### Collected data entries
»»

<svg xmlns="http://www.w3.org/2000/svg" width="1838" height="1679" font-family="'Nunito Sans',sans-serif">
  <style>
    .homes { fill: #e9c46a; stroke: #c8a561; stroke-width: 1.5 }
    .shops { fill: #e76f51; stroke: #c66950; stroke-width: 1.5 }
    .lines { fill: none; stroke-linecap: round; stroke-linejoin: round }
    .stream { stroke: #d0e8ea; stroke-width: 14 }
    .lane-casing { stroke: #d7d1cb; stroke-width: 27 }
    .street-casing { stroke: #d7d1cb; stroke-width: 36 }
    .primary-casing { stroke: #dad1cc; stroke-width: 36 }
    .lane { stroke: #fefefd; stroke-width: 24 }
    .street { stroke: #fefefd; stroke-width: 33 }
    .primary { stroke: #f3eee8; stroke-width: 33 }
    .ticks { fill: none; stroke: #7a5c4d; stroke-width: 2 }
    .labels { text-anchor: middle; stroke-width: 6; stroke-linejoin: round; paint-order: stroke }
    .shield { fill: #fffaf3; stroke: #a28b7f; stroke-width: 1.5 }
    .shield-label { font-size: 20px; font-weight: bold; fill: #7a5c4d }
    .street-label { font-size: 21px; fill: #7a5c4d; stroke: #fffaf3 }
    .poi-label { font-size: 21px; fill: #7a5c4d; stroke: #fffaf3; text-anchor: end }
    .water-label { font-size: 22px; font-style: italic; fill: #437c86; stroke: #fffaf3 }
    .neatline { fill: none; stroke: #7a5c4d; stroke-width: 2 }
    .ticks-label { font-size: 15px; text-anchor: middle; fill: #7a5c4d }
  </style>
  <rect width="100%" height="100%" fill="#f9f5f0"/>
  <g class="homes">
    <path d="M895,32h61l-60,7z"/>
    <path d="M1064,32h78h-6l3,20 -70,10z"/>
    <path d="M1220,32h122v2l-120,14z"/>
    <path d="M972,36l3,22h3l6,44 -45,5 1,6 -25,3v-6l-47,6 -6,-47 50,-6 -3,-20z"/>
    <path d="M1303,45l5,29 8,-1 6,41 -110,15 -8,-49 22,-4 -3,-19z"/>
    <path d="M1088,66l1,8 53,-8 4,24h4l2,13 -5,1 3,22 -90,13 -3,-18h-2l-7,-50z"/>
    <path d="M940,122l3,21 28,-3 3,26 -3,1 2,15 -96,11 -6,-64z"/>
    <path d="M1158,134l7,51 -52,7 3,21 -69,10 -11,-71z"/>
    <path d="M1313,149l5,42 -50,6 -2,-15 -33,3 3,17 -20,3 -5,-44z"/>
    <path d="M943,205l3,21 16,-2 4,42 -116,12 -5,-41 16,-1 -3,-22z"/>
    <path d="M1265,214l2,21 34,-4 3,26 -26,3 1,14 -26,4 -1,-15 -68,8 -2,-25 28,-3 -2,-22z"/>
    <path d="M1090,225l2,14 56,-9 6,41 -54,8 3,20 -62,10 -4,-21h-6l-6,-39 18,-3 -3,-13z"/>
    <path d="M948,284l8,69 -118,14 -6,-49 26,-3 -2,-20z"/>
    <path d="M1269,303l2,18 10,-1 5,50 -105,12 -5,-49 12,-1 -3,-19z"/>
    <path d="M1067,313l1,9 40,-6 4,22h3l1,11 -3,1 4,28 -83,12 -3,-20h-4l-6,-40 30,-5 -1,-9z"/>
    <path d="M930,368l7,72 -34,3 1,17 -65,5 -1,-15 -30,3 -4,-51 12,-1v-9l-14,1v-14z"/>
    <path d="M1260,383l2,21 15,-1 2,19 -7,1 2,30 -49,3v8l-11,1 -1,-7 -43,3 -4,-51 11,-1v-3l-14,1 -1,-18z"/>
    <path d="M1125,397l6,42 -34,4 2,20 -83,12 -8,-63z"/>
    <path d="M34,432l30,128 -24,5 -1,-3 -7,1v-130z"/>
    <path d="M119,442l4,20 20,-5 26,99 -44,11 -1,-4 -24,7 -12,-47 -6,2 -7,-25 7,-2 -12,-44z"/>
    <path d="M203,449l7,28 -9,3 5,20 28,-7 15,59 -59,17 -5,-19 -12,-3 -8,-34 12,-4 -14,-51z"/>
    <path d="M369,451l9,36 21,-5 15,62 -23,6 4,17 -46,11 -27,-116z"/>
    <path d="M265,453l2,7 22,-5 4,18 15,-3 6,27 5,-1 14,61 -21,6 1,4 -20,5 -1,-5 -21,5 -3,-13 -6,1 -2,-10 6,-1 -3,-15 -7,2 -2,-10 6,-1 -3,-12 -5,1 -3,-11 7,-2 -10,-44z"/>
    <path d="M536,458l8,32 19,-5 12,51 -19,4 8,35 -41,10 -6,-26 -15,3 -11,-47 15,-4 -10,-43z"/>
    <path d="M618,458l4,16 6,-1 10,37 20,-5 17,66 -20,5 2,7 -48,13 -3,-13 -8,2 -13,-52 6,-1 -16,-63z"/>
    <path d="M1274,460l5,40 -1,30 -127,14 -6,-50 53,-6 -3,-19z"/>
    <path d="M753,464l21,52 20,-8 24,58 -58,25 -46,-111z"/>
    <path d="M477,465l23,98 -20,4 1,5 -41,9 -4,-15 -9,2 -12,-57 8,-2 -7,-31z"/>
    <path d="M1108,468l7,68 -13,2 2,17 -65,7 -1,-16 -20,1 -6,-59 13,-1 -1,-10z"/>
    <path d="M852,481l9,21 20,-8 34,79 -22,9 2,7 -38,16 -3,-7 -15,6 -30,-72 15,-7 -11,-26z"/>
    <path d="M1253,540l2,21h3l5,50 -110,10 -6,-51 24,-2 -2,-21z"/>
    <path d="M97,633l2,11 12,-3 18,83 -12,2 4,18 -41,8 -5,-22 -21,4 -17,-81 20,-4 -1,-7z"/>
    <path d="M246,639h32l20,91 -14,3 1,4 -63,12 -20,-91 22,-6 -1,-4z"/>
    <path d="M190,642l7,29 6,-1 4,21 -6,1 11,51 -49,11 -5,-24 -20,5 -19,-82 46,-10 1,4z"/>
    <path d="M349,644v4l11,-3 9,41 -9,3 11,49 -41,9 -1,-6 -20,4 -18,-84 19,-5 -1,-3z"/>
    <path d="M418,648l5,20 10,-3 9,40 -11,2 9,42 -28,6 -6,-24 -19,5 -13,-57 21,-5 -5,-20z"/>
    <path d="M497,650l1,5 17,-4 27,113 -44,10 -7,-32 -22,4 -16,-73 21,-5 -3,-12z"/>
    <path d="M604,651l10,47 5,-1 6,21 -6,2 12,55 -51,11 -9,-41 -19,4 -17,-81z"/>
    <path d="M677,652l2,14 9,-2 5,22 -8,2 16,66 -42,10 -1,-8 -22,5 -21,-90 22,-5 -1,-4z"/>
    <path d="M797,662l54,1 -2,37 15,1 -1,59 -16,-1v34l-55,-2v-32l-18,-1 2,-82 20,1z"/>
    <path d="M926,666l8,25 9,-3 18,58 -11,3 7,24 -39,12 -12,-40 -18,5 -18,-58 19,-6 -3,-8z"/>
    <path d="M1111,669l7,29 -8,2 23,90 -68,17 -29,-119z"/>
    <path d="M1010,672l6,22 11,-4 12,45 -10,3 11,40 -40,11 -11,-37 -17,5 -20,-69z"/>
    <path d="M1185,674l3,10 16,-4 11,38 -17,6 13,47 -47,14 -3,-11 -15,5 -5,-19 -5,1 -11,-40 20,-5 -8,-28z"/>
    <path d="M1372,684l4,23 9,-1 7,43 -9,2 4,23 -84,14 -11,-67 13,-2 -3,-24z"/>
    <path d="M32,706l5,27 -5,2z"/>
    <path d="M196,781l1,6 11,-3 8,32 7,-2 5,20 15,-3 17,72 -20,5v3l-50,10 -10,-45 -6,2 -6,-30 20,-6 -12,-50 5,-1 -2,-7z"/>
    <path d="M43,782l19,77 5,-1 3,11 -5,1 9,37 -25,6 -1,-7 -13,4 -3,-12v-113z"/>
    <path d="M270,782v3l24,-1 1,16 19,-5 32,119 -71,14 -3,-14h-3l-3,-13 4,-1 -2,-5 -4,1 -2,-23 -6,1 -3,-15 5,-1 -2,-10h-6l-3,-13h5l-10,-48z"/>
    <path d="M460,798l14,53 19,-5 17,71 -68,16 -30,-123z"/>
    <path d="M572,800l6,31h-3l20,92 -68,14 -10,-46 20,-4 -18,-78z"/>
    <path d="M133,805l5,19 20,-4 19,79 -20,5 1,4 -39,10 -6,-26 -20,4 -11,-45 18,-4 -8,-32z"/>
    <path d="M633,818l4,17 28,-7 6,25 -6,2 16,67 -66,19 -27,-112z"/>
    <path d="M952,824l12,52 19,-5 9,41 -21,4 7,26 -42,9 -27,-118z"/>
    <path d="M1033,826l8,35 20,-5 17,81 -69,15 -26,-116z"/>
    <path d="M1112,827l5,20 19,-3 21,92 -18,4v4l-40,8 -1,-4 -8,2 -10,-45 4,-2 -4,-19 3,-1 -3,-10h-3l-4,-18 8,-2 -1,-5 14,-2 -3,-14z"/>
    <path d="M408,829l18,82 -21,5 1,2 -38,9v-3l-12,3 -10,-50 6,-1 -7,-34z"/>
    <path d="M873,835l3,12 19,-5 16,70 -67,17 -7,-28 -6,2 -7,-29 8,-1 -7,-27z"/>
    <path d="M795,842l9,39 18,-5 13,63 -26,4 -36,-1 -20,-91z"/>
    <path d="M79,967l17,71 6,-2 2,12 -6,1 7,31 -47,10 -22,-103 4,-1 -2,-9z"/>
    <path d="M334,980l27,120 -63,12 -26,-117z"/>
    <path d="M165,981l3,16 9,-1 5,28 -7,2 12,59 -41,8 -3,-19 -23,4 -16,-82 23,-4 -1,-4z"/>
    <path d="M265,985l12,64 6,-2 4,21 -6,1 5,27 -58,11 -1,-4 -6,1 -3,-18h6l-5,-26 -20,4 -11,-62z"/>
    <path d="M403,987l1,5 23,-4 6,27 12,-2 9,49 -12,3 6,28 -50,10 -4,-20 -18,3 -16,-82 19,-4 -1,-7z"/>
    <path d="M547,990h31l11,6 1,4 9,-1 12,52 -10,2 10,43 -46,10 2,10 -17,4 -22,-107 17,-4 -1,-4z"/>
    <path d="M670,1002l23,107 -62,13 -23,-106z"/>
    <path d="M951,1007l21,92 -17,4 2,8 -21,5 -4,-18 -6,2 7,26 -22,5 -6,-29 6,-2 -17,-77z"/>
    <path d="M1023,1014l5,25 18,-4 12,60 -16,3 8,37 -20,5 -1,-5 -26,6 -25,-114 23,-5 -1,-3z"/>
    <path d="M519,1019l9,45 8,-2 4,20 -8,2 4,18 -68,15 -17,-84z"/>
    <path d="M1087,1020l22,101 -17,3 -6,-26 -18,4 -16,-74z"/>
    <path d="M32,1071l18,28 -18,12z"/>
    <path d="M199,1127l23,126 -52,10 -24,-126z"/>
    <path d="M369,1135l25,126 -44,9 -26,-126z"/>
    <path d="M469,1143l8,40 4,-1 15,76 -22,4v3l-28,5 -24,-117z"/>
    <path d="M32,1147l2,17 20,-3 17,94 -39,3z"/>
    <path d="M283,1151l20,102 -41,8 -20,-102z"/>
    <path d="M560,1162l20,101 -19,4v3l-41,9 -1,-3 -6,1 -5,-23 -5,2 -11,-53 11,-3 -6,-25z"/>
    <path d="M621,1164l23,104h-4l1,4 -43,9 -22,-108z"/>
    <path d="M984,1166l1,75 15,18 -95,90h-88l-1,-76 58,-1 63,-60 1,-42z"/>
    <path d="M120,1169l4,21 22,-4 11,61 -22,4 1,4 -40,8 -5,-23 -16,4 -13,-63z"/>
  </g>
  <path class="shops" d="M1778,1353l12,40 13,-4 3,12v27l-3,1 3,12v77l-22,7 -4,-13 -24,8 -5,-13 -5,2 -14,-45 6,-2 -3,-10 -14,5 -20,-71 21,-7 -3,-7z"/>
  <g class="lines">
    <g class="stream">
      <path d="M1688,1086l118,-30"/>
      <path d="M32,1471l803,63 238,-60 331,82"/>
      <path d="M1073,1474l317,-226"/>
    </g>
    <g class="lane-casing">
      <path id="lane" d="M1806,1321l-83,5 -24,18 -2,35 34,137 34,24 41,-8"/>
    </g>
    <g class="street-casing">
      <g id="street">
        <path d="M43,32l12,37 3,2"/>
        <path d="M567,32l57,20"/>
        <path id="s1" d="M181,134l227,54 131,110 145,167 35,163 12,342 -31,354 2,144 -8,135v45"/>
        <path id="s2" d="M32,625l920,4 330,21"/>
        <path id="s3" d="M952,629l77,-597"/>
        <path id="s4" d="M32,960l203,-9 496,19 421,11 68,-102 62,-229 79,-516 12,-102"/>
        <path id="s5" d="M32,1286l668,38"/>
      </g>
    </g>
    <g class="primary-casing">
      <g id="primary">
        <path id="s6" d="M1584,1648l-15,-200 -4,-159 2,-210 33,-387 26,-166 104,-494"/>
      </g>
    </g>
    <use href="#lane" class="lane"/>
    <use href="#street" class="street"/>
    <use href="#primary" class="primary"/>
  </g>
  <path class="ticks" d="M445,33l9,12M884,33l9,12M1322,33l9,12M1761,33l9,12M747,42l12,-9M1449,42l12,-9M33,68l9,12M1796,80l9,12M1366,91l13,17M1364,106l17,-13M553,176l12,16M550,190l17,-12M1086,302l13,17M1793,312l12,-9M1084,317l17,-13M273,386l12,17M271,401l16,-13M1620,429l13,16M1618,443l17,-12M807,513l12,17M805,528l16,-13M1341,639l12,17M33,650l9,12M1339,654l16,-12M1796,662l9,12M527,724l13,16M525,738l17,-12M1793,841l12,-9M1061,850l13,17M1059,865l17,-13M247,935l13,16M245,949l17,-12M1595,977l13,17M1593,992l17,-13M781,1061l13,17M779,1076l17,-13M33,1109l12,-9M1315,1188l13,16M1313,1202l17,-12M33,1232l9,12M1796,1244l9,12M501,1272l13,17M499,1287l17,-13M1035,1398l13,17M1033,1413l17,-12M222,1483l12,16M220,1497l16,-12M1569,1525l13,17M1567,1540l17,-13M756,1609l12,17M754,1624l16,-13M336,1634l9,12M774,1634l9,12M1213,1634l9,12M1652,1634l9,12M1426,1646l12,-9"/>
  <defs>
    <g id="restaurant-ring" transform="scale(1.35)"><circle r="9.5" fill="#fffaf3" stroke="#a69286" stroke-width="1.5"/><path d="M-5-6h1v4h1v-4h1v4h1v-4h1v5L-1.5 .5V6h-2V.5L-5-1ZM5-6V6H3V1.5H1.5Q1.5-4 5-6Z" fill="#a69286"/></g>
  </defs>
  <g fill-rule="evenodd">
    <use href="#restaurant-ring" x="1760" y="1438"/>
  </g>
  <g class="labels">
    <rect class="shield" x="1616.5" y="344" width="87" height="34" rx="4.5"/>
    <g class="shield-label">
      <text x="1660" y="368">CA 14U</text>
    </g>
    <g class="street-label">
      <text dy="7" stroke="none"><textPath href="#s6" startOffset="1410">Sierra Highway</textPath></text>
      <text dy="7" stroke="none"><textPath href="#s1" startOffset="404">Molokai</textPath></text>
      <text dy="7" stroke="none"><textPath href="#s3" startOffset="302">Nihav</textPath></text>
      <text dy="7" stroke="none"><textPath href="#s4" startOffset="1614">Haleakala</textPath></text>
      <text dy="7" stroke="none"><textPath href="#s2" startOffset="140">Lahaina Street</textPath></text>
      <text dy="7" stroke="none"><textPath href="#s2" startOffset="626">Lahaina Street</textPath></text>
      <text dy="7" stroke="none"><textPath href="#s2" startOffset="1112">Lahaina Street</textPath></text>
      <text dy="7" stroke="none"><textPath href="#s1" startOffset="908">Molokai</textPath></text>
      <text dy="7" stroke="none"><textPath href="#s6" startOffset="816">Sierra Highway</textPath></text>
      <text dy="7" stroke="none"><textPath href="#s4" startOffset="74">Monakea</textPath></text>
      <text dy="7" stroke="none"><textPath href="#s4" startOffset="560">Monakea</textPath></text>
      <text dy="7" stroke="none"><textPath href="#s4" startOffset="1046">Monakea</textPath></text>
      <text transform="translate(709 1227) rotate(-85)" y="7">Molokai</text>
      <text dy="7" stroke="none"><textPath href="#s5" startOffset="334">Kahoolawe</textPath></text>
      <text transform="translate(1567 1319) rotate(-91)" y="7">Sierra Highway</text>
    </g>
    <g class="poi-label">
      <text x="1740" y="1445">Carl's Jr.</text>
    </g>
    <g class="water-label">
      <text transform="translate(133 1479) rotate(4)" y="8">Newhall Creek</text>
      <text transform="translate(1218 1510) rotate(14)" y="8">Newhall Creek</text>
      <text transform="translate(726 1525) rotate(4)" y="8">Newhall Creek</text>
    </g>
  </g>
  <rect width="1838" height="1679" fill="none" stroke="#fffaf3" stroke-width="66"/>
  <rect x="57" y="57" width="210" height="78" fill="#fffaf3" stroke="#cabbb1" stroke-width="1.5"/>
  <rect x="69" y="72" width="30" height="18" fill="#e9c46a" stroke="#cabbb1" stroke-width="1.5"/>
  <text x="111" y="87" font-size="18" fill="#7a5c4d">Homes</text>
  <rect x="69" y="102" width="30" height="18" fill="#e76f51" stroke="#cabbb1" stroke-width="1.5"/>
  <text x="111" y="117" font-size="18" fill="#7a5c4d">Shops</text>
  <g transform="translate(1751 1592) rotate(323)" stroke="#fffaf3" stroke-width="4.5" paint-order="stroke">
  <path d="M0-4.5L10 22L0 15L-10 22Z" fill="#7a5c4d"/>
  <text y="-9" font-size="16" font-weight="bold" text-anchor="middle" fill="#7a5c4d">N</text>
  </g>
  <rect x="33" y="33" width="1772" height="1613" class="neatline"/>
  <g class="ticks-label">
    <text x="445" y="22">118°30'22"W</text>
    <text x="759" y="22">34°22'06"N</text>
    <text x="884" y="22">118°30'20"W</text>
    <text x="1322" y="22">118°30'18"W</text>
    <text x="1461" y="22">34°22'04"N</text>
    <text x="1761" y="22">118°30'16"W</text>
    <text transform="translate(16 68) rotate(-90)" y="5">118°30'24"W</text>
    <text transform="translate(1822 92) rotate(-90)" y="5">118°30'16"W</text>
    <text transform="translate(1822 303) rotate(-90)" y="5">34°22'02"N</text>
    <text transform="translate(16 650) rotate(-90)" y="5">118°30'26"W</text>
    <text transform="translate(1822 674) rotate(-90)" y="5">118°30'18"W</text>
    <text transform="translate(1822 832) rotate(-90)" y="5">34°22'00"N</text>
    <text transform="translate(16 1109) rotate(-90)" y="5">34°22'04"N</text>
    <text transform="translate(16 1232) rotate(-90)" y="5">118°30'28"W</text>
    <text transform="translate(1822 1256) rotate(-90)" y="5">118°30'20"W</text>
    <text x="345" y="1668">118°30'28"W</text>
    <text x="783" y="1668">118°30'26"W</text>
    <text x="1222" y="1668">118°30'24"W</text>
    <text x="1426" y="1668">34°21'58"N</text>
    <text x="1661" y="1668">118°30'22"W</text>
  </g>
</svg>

««

### Task goal
Collect each line above holding the string "lines".

### Task response
    .lines { fill: none; stroke-linecap: round; stroke-linejoin: round }
  <g class="lines">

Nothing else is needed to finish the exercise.